I find it noteworthy that in a lengthy six-minute piece on a comparison between Vietnam and Iraq you did not consider it relevant to include reference to the two million dead Vietnamese on the balance sheet, as you put it. This mass death (and awful after-effects on human health in Vietnam) has undoubtedly influenced the attitude of many Americans to future wars. Why was this not considered relevant to your piece?
A U.S. opinion poll in 1982 revealed that 72 per cent of the public regarded the Vietnam War as ‘more than a mistake; it was fundamentally wrong and immoral.’ Would an exclusive concern with U.S. combat deaths explain such an expression of U.S. public opinion? Likewise in Iraq today, surely one has to approach U.S. perceptions of the costs and impact of war more broadly than last Friday’s segment did?
Nor was there mention in the piece of last week’s estimate by Medact, a UK-based organization of health professionals, of up to 55,000 dead Iraqis since the US-led invasion took place.
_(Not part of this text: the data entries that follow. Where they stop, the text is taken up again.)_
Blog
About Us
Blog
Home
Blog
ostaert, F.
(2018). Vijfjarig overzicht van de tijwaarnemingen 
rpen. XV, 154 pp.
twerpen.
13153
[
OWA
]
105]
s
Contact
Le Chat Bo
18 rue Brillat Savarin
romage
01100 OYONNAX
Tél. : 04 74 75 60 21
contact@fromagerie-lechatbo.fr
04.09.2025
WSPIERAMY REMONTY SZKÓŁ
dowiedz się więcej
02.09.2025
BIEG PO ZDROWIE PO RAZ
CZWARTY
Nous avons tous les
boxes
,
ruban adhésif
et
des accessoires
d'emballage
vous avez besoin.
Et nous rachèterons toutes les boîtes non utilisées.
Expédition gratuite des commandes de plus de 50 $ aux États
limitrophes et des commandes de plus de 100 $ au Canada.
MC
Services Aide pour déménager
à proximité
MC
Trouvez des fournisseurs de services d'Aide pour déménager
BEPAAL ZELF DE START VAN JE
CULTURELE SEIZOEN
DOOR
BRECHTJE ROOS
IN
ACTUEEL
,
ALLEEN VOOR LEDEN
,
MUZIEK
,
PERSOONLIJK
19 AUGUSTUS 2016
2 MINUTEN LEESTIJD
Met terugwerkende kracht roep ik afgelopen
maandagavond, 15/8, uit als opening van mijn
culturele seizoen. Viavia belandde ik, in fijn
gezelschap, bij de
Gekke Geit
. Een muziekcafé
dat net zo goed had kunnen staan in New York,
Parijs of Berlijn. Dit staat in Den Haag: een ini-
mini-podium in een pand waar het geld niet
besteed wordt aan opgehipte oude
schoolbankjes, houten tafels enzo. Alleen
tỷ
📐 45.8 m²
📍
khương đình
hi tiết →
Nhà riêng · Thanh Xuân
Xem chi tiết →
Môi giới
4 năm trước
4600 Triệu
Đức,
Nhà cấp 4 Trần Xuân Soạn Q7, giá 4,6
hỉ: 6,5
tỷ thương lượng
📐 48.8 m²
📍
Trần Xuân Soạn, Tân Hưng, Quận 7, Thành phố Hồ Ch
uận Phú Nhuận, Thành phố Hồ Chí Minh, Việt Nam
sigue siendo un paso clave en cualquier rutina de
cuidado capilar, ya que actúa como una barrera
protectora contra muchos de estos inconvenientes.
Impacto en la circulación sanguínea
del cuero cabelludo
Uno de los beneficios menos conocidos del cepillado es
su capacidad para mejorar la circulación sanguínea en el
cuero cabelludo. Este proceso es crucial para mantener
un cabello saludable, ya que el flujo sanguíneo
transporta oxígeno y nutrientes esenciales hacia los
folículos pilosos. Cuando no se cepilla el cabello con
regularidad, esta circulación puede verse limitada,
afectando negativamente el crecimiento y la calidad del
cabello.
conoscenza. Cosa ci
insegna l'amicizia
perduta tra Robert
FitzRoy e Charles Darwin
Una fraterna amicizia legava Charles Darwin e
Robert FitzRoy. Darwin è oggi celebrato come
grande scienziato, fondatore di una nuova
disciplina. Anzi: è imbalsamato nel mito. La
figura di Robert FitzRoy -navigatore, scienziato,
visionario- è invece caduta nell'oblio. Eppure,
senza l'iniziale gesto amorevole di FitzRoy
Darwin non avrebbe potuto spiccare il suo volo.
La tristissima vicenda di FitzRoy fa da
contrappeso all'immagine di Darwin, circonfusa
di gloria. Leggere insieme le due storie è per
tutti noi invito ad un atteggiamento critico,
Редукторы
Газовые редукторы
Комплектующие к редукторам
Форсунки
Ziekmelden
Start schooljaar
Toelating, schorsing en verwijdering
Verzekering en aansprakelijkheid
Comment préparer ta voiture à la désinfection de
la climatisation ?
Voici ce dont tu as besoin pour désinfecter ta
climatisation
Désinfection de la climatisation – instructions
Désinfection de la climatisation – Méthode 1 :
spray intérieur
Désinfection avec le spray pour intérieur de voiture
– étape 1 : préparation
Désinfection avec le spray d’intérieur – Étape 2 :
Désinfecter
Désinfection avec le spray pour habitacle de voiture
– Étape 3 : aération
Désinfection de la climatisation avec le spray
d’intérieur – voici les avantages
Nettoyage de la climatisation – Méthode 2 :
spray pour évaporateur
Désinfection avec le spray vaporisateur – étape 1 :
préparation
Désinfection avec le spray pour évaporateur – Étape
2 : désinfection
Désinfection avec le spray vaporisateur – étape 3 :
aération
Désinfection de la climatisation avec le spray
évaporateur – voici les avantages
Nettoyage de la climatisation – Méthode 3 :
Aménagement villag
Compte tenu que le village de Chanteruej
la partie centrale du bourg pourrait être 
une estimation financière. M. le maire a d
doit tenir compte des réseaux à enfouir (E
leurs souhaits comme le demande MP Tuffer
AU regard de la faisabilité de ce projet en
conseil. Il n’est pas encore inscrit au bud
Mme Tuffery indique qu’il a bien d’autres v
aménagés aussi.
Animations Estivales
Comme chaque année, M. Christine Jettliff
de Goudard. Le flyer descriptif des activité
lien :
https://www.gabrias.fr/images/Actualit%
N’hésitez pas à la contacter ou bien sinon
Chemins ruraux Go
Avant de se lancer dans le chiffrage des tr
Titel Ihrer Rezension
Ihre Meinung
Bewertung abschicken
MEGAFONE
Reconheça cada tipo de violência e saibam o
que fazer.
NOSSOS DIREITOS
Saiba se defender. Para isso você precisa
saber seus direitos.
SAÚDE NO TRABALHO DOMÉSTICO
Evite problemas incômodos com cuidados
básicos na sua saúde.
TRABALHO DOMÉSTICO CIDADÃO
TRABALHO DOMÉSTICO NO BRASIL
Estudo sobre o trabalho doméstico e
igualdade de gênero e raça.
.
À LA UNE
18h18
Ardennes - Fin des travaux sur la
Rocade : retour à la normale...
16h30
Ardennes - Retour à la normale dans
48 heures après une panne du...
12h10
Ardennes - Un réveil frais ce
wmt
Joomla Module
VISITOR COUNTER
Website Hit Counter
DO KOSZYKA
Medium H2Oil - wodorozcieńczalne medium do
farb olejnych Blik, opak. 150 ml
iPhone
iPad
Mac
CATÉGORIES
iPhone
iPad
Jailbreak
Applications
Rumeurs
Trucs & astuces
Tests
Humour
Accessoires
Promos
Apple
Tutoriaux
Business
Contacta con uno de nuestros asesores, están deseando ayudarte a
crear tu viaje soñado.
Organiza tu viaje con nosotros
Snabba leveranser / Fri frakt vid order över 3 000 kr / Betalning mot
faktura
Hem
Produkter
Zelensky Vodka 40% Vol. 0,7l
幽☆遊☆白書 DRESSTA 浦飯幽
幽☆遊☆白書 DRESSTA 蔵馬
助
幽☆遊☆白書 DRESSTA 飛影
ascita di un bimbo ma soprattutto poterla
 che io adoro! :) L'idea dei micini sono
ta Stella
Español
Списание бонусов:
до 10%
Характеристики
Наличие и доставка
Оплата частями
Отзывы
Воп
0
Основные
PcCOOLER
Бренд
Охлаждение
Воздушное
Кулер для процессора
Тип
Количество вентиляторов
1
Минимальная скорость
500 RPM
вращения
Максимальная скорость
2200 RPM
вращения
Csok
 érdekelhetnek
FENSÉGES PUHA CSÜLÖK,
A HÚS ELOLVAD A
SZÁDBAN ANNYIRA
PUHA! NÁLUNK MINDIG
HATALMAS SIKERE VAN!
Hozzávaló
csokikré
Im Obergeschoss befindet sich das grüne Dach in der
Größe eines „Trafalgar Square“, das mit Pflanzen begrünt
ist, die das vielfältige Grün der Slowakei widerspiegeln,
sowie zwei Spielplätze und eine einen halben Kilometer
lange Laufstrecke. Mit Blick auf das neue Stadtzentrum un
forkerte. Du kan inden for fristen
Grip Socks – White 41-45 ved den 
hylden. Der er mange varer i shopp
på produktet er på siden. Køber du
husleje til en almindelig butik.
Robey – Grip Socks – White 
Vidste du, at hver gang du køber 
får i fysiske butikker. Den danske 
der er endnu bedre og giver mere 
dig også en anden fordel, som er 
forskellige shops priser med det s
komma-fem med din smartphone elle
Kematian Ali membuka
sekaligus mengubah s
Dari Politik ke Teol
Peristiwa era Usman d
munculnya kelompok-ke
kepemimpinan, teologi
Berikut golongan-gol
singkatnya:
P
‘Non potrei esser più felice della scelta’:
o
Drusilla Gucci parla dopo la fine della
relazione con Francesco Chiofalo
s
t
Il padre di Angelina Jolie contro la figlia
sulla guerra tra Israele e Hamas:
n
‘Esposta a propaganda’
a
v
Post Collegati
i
These stark figures surely play a role in the impact of war on the United States and its people. Why did the Today programme not consider the impact of Iraqi deaths on American opinion relevant? Why should Americans, or your listeners for that matter, focus on U.S. deaths to the exclusion of others, as though U.S. lives are more inherently valuable?
You also let Walter Cronkite’s remark about a communist invasion of South Vietnam pass unchallenged when, in fact, it was the United States that invaded South Vietnam. By accepting Cronkite’s distorted view of history, your listeners are presumably expected to believe the standard mythology that the United States was ‘defending’ South Vietnam in the same sense in which the Soviet Union later argued that they ‘defended’ Afghanistan.
If you have the time, I’d be interested in your further thoughts on the above, please.
best wishes, David”
(Email to the BBC’s Sarah Montague from David Cromwell, 16 November, 2003)
No further thoughts were, in fact, forthcoming. Instead, the silence I received in response was deafening.